[Opening PROVIDED ENTRIES section]
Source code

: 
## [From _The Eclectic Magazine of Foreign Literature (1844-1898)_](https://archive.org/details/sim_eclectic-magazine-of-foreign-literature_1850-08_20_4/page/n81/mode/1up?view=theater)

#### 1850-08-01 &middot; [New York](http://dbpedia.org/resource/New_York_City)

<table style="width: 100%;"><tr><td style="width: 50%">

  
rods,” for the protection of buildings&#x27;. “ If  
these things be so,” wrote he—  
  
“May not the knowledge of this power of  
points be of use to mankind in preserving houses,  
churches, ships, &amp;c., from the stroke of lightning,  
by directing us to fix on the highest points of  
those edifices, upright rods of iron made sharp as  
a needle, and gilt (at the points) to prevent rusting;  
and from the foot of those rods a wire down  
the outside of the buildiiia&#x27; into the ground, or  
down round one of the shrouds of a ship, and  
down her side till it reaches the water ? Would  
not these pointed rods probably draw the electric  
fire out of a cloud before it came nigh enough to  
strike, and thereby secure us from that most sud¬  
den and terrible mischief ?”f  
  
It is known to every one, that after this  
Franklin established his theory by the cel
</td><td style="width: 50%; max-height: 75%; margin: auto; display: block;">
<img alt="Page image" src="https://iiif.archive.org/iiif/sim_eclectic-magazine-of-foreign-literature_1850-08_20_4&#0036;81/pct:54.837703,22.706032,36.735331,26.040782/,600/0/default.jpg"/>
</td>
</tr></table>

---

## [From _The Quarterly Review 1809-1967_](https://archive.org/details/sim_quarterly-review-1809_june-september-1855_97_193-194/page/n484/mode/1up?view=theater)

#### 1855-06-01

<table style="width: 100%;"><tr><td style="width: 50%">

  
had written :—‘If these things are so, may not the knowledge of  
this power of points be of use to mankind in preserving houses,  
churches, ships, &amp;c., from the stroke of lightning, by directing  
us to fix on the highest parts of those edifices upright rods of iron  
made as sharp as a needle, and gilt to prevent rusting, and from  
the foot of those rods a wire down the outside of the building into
[Closing PROVIDED ENTRIES section]
* [PROMPT]:
Print the whole listing above again, character for character, with no changes.

* [EXERCISE ANSWER]:
Source code

: 
## [From _The Eclectic Magazine of Foreign Literature (1844-1898)_](https://archive.org/details/sim_eclectic-magazine-of-foreign-literature_1850-08_20_4/page/n81/mode/1up?view=theater)

#### 1850-08-01 &middot; [New York](http://dbpedia.org/resource/New_York_City)

<table style="width: 100%;"><tr><td style="width: 50%">

  
rods,” for the protection of buildings&#x27;. “ If  
these things be so,” wrote he—  
  
“May not the knowledge of this power of  
points be of use to mankind in preserving houses,  
churches, ships, &amp;c., from the stroke of lightning,  
by directing us to fix on the highest points of  
those edifices, upright rods of iron made sharp as  
a needle, and gilt (at the points) to prevent rusting;  
and from the foot of those rods a wire down  
the outside of the buildiiia&#x27; into the ground, or  
down round one of the shrouds of a ship, and  
down her side till it reaches the water ? Would  
not these pointed rods probably draw the electric  
fire out of a cloud before it came nigh enough to  
strike, and thereby secure us from that most sud¬  
den and terrible mischief ?”f  
  
It is known to every one, that after this  
Franklin established his theory by the cel
</td><td style="width: 50%; max-height: 75%; margin: auto; display: block;">
<img alt="Page image" src="https://iiif.archive.org/iiif/sim_eclectic-magazine-of-foreign-literature_1850-08_20_4&#0036;81/pct:54.837703,22.706032,36.735331,26.040782/,600/0/default.jpg"/>
</td>
</tr></table>

---

## [From _The Quarterly Review 1809-1967_](https://archive.org/details/sim_quarterly-review-1809_june-september-1855_97_193-194/page/n484/mode/1up?view=theater)

#### 1855-06-01

<table style="width: 100%;"><tr><td style="width: 50%">

  
had written :—‘If these things are so, may not the knowledge of  
this power of points be of use to mankind in preserving houses,  
churches, ships, &amp;c., from the stroke of lightning, by directing  
us to fix on the highest parts of those edifices upright rods of iron  
made as sharp as a needle, and gilt to prevent rusting, and from  
the foot of those rods a wire down the outside of the building into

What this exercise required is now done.